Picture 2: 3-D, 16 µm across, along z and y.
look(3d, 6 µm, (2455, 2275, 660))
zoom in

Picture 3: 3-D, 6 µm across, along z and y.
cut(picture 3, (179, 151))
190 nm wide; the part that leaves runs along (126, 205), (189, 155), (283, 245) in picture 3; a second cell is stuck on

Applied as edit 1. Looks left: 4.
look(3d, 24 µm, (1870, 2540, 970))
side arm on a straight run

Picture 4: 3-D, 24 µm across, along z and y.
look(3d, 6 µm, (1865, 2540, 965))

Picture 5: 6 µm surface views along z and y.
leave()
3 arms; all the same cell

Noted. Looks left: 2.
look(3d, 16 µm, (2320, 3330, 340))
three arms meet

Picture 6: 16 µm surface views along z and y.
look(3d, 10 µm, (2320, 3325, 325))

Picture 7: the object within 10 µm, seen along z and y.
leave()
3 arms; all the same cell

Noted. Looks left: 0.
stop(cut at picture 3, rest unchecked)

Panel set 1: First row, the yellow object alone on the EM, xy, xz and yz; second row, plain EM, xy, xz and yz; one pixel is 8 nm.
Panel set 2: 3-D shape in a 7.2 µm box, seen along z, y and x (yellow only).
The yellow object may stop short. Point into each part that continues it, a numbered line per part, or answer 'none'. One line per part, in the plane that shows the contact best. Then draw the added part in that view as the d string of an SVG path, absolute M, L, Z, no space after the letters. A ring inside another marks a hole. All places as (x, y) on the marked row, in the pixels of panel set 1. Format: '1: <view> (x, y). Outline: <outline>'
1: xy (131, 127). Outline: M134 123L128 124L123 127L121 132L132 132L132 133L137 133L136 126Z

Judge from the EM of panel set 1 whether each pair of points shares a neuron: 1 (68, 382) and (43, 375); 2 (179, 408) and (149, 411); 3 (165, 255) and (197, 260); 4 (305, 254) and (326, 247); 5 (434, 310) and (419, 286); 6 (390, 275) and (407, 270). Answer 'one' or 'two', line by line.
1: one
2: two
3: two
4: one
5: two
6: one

______

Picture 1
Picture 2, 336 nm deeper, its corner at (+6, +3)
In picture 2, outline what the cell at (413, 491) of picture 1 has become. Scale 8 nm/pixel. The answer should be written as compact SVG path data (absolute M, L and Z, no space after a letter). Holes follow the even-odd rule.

______

▶ _What the exercise asks_:
Here the job is to set down exactly the lines of the material above that fall between the one with "Noted. Looks left: 2." and the one with "Panel set 2: 3-D", inclusive, and nothing beyond them.

▶ _Answer below_:
Noted. Looks left: 2.
look(3d, 16 µm, (2320, 3330, 340))
three arms meet

Picture 6: 16 µm surface views along z and y.
look(3d, 10 µm, (2320, 3325, 325))

Picture 7: the object within 10 µm, seen along z and y.
leave()
3 arms; all the same cell

Noted. Looks left: 0.
stop(cut at picture 3, rest unchecked)

Panel set 1: First row, the yellow object alone on the EM, xy, xz and yz; second row, plain EM, xy, xz and yz; one pixel is 8 nm.
Panel set 2: 3-D shape in a 7.2 µm box, seen along z, y and x (yellow only).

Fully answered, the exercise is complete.